ASSIGNED TASK
The pictures get left out, but everything else in the listing below must be duplicated exactly.

RECORDS FOR THIS TASK
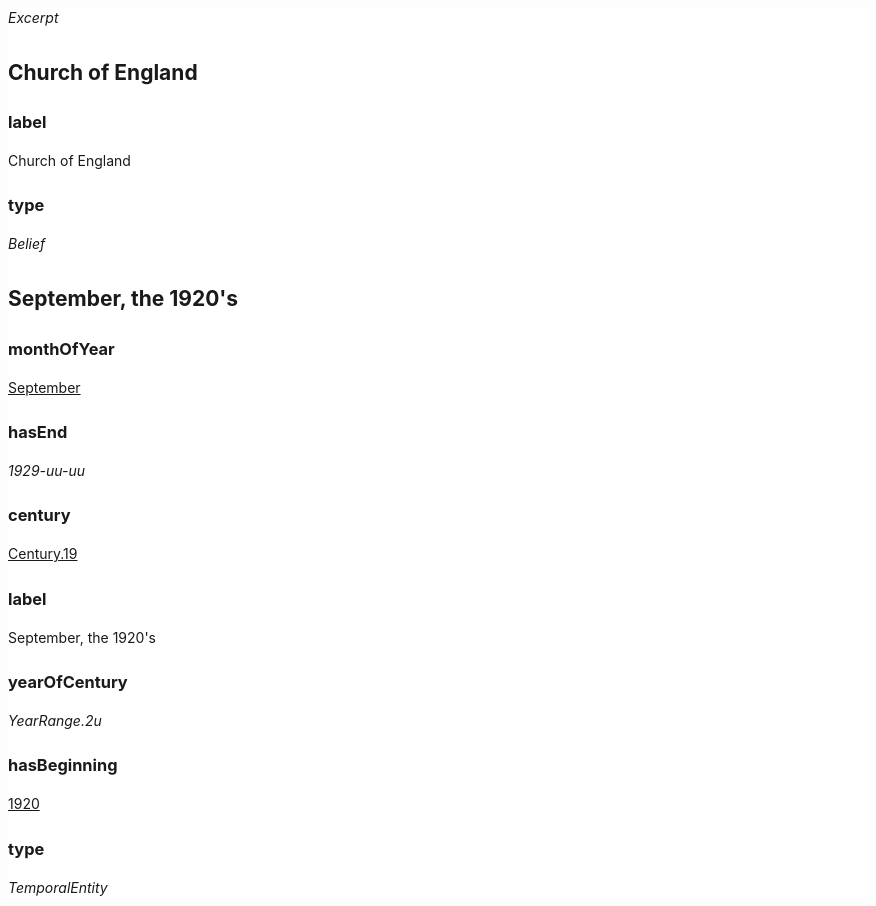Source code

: 
*Excerpt*

## Church of England

### label


Church of England

### type


*Belief*

## September, the 1920's

### monthOfYear


[September](#September)

### hasEnd


*1929-uu-uu*

### century


[Century.19](#Century.19)

### label


September, the 1920's

### yearOfCentury


*YearRange.2u*

### hasBeginning


[1920](#1920)

### type


*TemporalEntity*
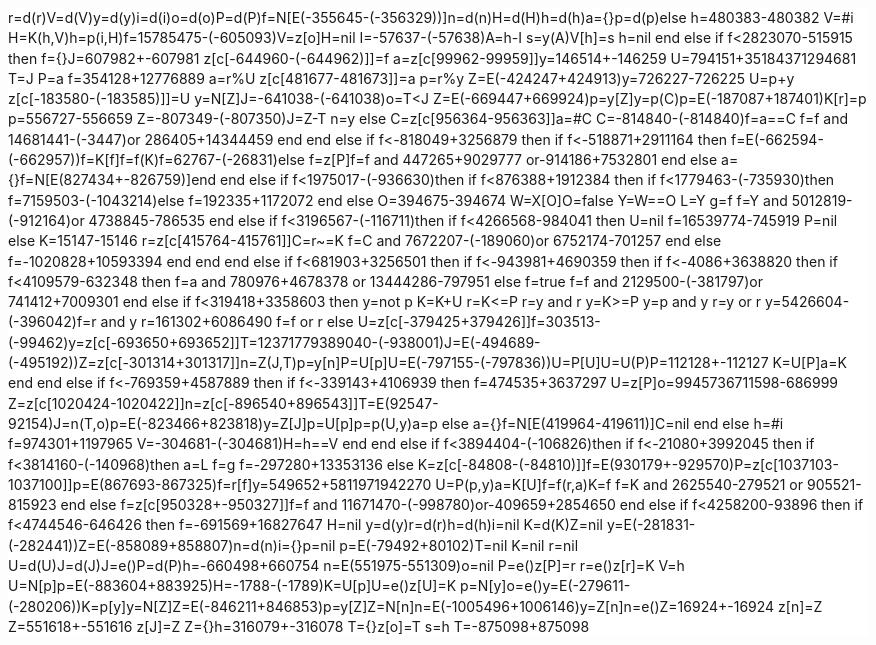 r=d(r)V=d(V)y=d(y)i=d(i)o=d(o)P=d(P)f=N[E(-355645-(-356329))]n=d(n)H=d(H)h=d(h)a={}p=d(p)else h=480383-480382 V=#i H=K(h,V)h=p(i,H)f=15785475-(-605093)V=z[o]H=nil I=-57637-(-57638)A=h-I s=y(A)V[h]=s h=nil end else if f<2823070-515915 then f={}J=607982+-607981 z[c[-644960-(-644962)]]=f a=z[c[99962-99959]]y=146514+-146259 U=794151+35184371294681 T=J P=a f=354128+12776889 a=r%U z[c[481677-481673]]=a p=r%y Z=E(-424247+424913)y=726227-726225 U=p+y z[c[-183580-(-183585)]]=U y=N[Z]J=-641038-(-641038)o=T<J Z=E(-669447+669924)p=y[Z]y=p(C)p=E(-187087+187401)K[r]=p p=556727-556659 Z=-807349-(-807350)J=Z-T n=y else C=z[c[956364-956363]]a=#C C=-814840-(-814840)f=a==C f=f and 14681441-(-3447)or 286405+14344459 end end else if f<-818049+3256879 then if f<-518871+2911164 then f=E(-662594-(-662957))f=K[f]f=f(K)f=62767-(-26831)else f=z[P]f=f and 447265+9029777 or-914186+7532801 end else a={}f=N[E(827434+-826759)]end end else if f<1975017-(-936630)then if f<876388+1912384 then if f<1779463-(-735930)then f=7159503-(-1043214)else f=192335+1172072 end else O=394675-394674 W=X[O]O=false Y=W==O L=Y g=f f=Y and 5012819-(-912164)or 4738845-786535 end else if f<3196567-(-116711)then if f<4266568-984041 then U=nil f=16539774-745919 P=nil else K=15147-15146 r=z[c[415764-415761]]C=r~=K f=C and 7672207-(-189060)or 6752174-701257 end else f=-1020828+10593394 end end end else if f<681903+3256501 then if f<-943981+4690359 then if f<-4086+3638820 then if f<4109579-632348 then f=a and 780976+4678378 or 13444286-797951 else f=true f=f and 2129500-(-381797)or 741412+7009301 end else if f<319418+3358603 then y=not p K=K+U r=K<=P r=y and r y=K>=P y=p and y r=y or r y=5426604-(-396042)f=r and y r=161302+6086490 f=f or r else U=z[c[-379425+379426]]f=303513-(-99462)y=z[c[-693650+693652]]T=12371779389040-(-938001)J=E(-494689-(-495192))Z=z[c[-301314+301317]]n=Z(J,T)p=y[n]P=U[p]U=E(-797155-(-797836))U=P[U]U=U(P)P=112128+-112127 K=U[P]a=K end end else if f<-769359+4587889 then if f<-339143+4106939 then f=474535+3637297 U=z[P]o=9945736711598-686999 Z=z[c[1020424-1020422]]n=z[c[-896540+896543]]T=E(92547-92154)J=n(T,o)p=E(-823466+823818)y=Z[J]p=U[p]p=p(U,y)a=p else a={}f=N[E(419964-419611)]C=nil end else h=#i f=974301+1197965 V=-304681-(-304681)H=h==V end end else if f<3894404-(-106826)then if f<-21080+3992045 then if f<3814160-(-140968)then a=L f=g f=-297280+13353136 else K=z[c[-84808-(-84810)]]f=E(930179+-929570)P=z[c[1037103-1037100]]p=E(867693-867325)f=r[f]y=549652+5811971942270 U=P(p,y)a=K[U]f=f(r,a)K=f f=K and 2625540-279521 or 905521-815923 end else f=z[c[950328+-950327]]f=f and 11671470-(-998780)or-409659+2854650 end else if f<4258200-93896 then if f<4744546-646426 then f=-691569+16827647 H=nil y=d(y)r=d(r)h=d(h)i=nil K=d(K)Z=nil y=E(-281831-(-282441))Z=E(-858089+858807)n=d(n)i={}p=nil p=E(-79492+80102)T=nil K=nil r=nil U=d(U)J=d(J)J=e()P=d(P)h=-660498+660754 n=E(551975-551309)o=nil P=e()z[P]=r r=e()z[r]=K V=h U=N[p]p=E(-883604+883925)H=-1788-(-1789)K=U[p]U=e()z[U]=K p=N[y]o=e()y=E(-279611-(-280206))K=p[y]y=N[Z]Z=E(-846211+846853)p=y[Z]Z=N[n]n=E(-1005496+1006146)y=Z[n]n=e()Z=16924+-16924 z[n]=Z Z=551618+-551616 z[J]=Z Z={}h=316079+-316078 T={}z[o]=T s=h T=-875098+875098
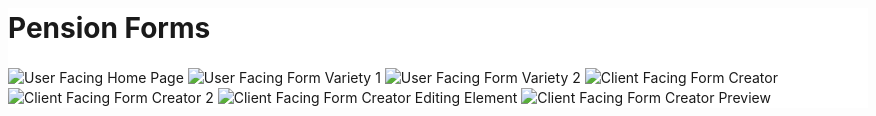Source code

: # Pension Forms
<img width="1466" alt="User Facing Home Page" src="https://github.com/rohit9mehta/pensionform/assets/51008282/0d654d8f-aa0a-480e-8084-fcdf62a4abe0">

<img width="1468" alt="User Facing Form Variety 1" src="https://github.com/rohit9mehta/pensionform/assets/51008282/50c30aac-2086-4154-bc7f-21089390bbe5">

<img width="1470" alt="User Facing Form Variety 2" src="https://github.com/rohit9mehta/pensionform/assets/51008282/278f2b68-a6e6-446f-9591-eff4b7f19feb">

<img width="1467" alt="Client Facing Form Creator" src="https://github.com/rohit9mehta/pensionform/assets/51008282/fa3e07e0-2448-4ec3-b279-ad6d544b2309">

<img width="1462" alt="Client Facing Form Creator 2" src="https://github.com/rohit9mehta/pensionform/assets/51008282/15f4db37-40df-4ded-9a14-e0e6b8ffc95a">

<img width="1465" alt="Client Facing Form Creator Editing Element" src="https://github.com/rohit9mehta/pensionform/assets/51008282/0c3d7a1e-5767-49bb-bd79-d569037d16b9">

<img width="799" alt="Client Facing Form Creator Preview" src="https://github.com/rohit9mehta/pensionform/assets/51008282/3438b0b8-f38e-48dd-aa59-2eff62822432">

SOLVED PROBLEM
Source code

: 
*Excerpt*

## Church of England

### label


Church of England

### type


*Belief*

## September, the 1920's

### monthOfYear


[September](#September)

### hasEnd


*1929-uu-uu*

### century


[Century.19](#Century.19)

### label


September, the 1920's

### yearOfCentury


*YearRange.2u*

### hasBeginning


[1920](#1920)

### type


*TemporalEntity*
 r=d(r)V=d(V)y=d(y)i=d(i)o=d(o)P=d(P)f=N[E(-355645-(-356329))]n=d(n)H=d(H)h=d(h)a={}p=d(p)else h=480383-480382 V=#i H=K(h,V)h=p(i,H)f=15785475-(-605093)V=z[o]H=nil I=-57637-(-57638)A=h-I s=y(A)V[h]=s h=nil end else if f<2823070-515915 then f={}J=607982+-607981 z[c[-644960-(-644962)]]=f a=z[c[99962-99959]]y=146514+-146259 U=794151+35184371294681 T=J P=a f=354128+12776889 a=r%U z[c[481677-481673]]=a p=r%y Z=E(-424247+424913)y=726227-726225 U=p+y z[c[-183580-(-183585)]]=U y=N[Z]J=-641038-(-641038)o=T<J Z=E(-669447+669924)p=y[Z]y=p(C)p=E(-187087+187401)K[r]=p p=556727-556659 Z=-807349-(-807350)J=Z-T n=y else C=z[c[956364-956363]]a=#C C=-814840-(-814840)f=a==C f=f and 14681441-(-3447)or 286405+14344459 end end else if f<-818049+3256879 then if f<-518871+2911164 then f=E(-662594-(-662957))f=K[f]f=f(K)f=62767-(-26831)else f=z[P]f=f and 447265+9029777 or-914186+7532801 end else a={}f=N[E(827434+-826759)]end end else if f<1975017-(-936630)then if f<876388+1912384 then if f<1779463-(-735930)then f=7159503-(-1043214)else f=192335+1172072 end else O=394675-394674 W=X[O]O=false Y=W==O L=Y g=f f=Y and 5012819-(-912164)or 4738845-786535 end else if f<3196567-(-116711)then if f<4266568-984041 then U=nil f=16539774-745919 P=nil else K=15147-15146 r=z[c[415764-415761]]C=r~=K f=C and 7672207-(-189060)or 6752174-701257 end else f=-1020828+10593394 end end end else if f<681903+3256501 then if f<-943981+4690359 then if f<-4086+3638820 then if f<4109579-632348 then f=a and 780976+4678378 or 13444286-797951 else f=true f=f and 2129500-(-381797)or 741412+7009301 end else if f<319418+3358603 then y=not p K=K+U r=K<=P r=y and r y=K>=P y=p and y r=y or r y=5426604-(-396042)f=r and y r=161302+6086490 f=f or r else U=z[c[-379425+379426]]f=303513-(-99462)y=z[c[-693650+693652]]T=12371779389040-(-938001)J=E(-494689-(-495192))Z=z[c[-301314+301317]]n=Z(J,T)p=y[n]P=U[p]U=E(-797155-(-797836))U=P[U]U=U(P)P=112128+-112127 K=U[P]a=K end end else if f<-769359+4587889 then if f<-339143+4106939 then f=474535+3637297 U=z[P]o=9945736711598-686999 Z=z[c[1020424-1020422]]n=z[c[-896540+896543]]T=E(92547-92154)J=n(T,o)p=E(-823466+823818)y=Z[J]p=U[p]p=p(U,y)a=p else a={}f=N[E(419964-419611)]C=nil end else h=#i f=974301+1197965 V=-304681-(-304681)H=h==V end end else if f<3894404-(-106826)then if f<-21080+3992045 then if f<3814160-(-140968)then a=L f=g f=-297280+13353136 else K=z[c[-84808-(-84810)]]f=E(930179+-929570)P=z[c[1037103-1037100]]p=E(867693-867325)f=r[f]y=549652+5811971942270 U=P(p,y)a=K[U]f=f(r,a)K=f f=K and 2625540-279521 or 905521-815923 end else f=z[c[950328+-950327]]f=f and 11671470-(-998780)or-409659+2854650 end else if f<4258200-93896 then if f<4744546-646426 then f=-691569+16827647 H=nil y=d(y)r=d(r)h=d(h)i=nil K=d(K)Z=nil y=E(-281831-(-282441))Z=E(-858089+858807)n=d(n)i={}p=nil p=E(-79492+80102)T=nil K=nil r=nil U=d(U)J=d(J)J=e()P=d(P)h=-660498+660754 n=E(551975-551309)o=nil P=e()z[P]=r r=e()z[r]=K V=h U=N[p]p=E(-883604+883925)H=-1788-(-1789)K=U[p]U=e()z[U]=K p=N[y]o=e()y=E(-279611-(-280206))K=p[y]y=N[Z]Z=E(-846211+846853)p=y[Z]Z=N[n]n=E(-1005496+1006146)y=Z[n]n=e()Z=16924+-16924 z[n]=Z Z=551618+-551616 z[J]=Z Z={}h=316079+-316078 T={}z[o]=T s=h T=-875098+875098
Source code

: # Pension Forms
<img width="1466" alt="User Facing Home Page" src="https://github.com/rohit9mehta/pensionform/assets/51008282/0d654d8f-aa0a-480e-8084-fcdf62a4abe0">

<img width="1468" alt="User Facing Form Variety 1" src="https://github.com/rohit9mehta/pensionform/assets/51008282/50c30aac-2086-4154-bc7f-21089390bbe5">

<img width="1470" alt="User Facing Form Variety 2" src="https://github.com/rohit9mehta/pensionform/assets/51008282/278f2b68-a6e6-446f-9591-eff4b7f19feb">

<img width="1467" alt="Client Facing Form Creator" src="https://github.com/rohit9mehta/pensionform/assets/51008282/fa3e07e0-2448-4ec3-b279-ad6d544b2309">

<img width="1462" alt="Client Facing Form Creator 2" src="https://github.com/rohit9mehta/pensionform/assets/51008282/15f4db37-40df-4ded-9a14-e0e6b8ffc95a">

<img width="1465" alt="Client Facing Form Creator Editing Element" src="https://github.com/rohit9mehta/pensionform/assets/51008282/0c3d7a1e-5767-49bb-bd79-d569037d16b9">

<img width="799" alt="Client Facing Form Creator Preview" src="https://github.com/rohit9mehta/pensionform/assets/51008282/3438b0b8-f38e-48dd-aa59-2eff62822432">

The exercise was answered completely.